Renforcement des mesures de sécurité

Ce décret dispose en son article 8 que le port du masque de protection contre la pandémie/épidémie est obligatoire. Photo : Réginald Louissaint / K2D

Le jeudi 21 mai, dans le numéro 88 du journal national, Le Moniteur, un décret présidentiel fixe les règles générales de protection de la population en cas de pandémie/épidémie. Ces règles, comme dit dans le décret, s’appliquent à partir de l’entrée en vigueur de l’Arrêté déclarant l’état d’urgence sanitaire.

Ce décret dispose en son article 8 que le port du masque de protection ou d’un équipement de protection individuelle, protégeant au moins la bouche et le nez ou de tout autre équipement de lutte contre la pandémie/épidémie, déterminé par Arrêté pris en Conseil des ministres, est obligatoire pour toute personne se trouvant ou circulant sur la voie publique, sous peine de 3 000 gourdes d’amende, de cinq jours d’emprisonnement ou de 15 jours de travail d’intérêt général à déterminer par le Conseil Municipal.

Photo : Réginald Louissaint / K2D

« Cette obligation s’applique dans tous les centres et établissements commerciaux, les institutions publiques et privées et tous espaces ou zones recevant du public », lit-on dans ce décret qui établit que les dispositions du premier alinéa ne s’appliquent pas aux enfants de moins de cinq ans, aux personnes ayant des difficultés respiratoires ou celles pouvant justifier d’autres situations de nécessité ou de force majeure.

Le masque ne doit pas couvrir plus de 30 % du nez et doit laisser visible les oreilles, poursuit le document soulignant que tout autre dispositif utilisé à des fins de protection sanitaire doit laisser visibles plus de 70 % du nez, des yeux, des oreilles et du front. En aucun cas, une cagoule ne peut remplacer ou être substituée à un masque.

« L’obligation du port du masque ou de l’équipement de protection individuelle, protégeant au moins la bouche et le nez, ne fait pas obstacle à ce qu’il soit demandé de le retirer pour la stricte nécessité du contrôle de l’identité du porteur », note le décret.

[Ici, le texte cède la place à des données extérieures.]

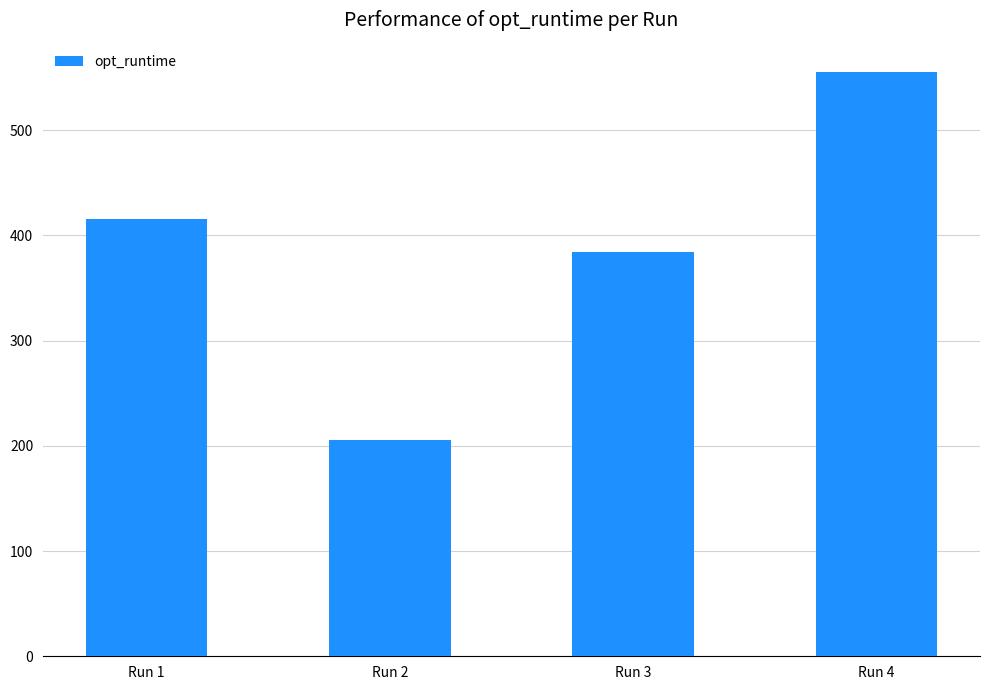

What is the difference between the maximum and minimum values?

350.0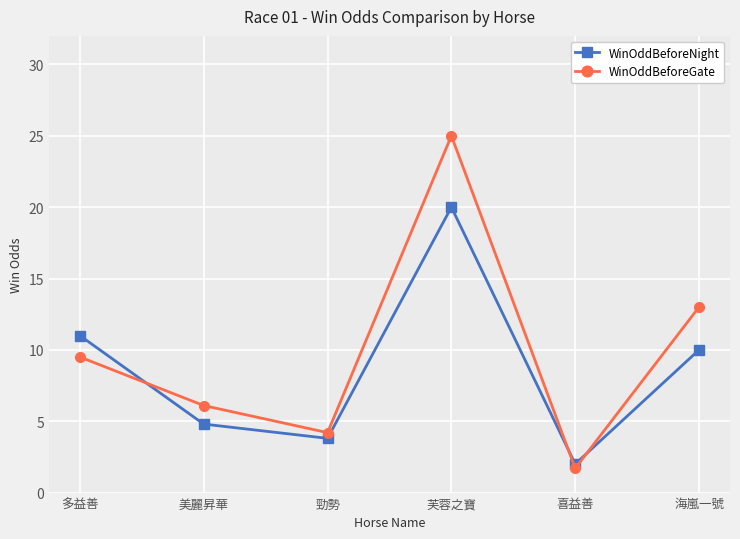

What is the maximum value for WinOddBeforeNight?

20.0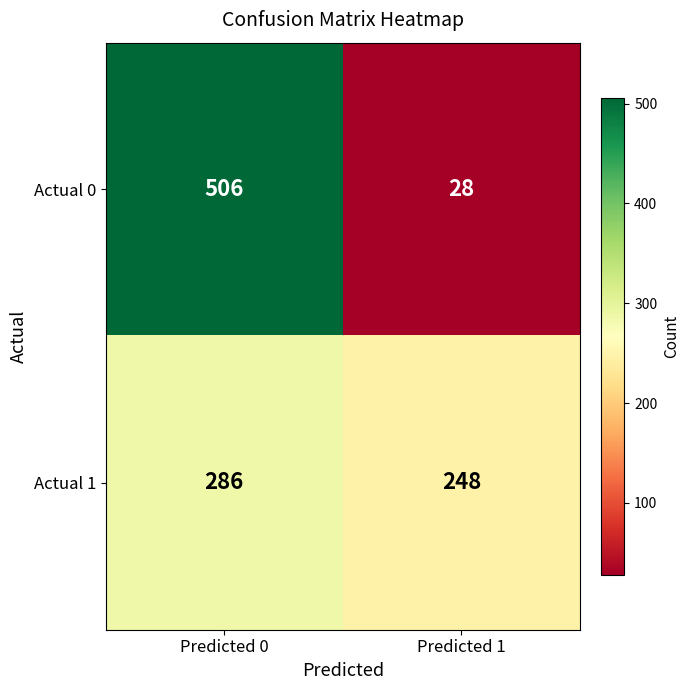

What is the difference between the highest and lowest values at Predicted 0?

220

Utilisation et entretien du masque

Si l’accessibilité des masques est moins un problème aujourd’hui, il n’en est pas ainsi de leur utilisation et de leur entretien. Photo : Réginald Louissaint / K2D

Si l’accessibilité des masques est moins un problème aujourd’hui, il n’en est pas ainsi de leur utilisation et de leur entretien. Peu de gens savent jusqu’à présent comment bien se servir d’un masque.

James par exemple se fait de fausses idées sur l’utilisation des masques. Ce sociologue, administrateur d’État civil, pense que s’ils sont en tissus, les masques peuvent être portés à longueur de journée. Même s’il vérifie que le masque à une doublure, James se le procure aussi bien en atelier de couture qu’auprès des commerçants ambulants. « Pour ce qui est de l’entretien, je n’en sais pas grand-chose, raconte-t-il. Mais je me lave toujours les mains et ne me touche pas le visage ».

Selon les conseils d’entretien et de manipulation de l’AFNOR, après cinq lavages à 60 degrés, dix lavages dans certains cas, le masque n’offre plus aucune garantie de protection. Il faut le toucher au niveau du jeu de brides et non près du nez ou de la bouche. Il ne se porte jamais sous le menton ou au-dessus de la tête. En tissu, il doit être lavé immédiatement après chaque utilisation et jeté une fois enlevé s’il est en fibre polymère (FFP2, N95, KN95, chirurgical).

Ils sont encore trop nombreux ceux qui pensent que le Covid-19 est un mythe ou une affabulation du gouvernement pour soutirer de l’argent à la communauté internationale. Toutefois, beaucoup d’Haïtiens acceptent aujourd’hui de porter un masque, chirurgical, mais surtout artisanal. Ils ont bien compris que porter un masque artisanal était préférable à ne pas en porter du tout. Cette mesure ne suffit malheureusement pas puisque ce geste barrière fait encore trop partie d’un effet de mode qu’un véritable moyen de lutter contre la propagation du virus.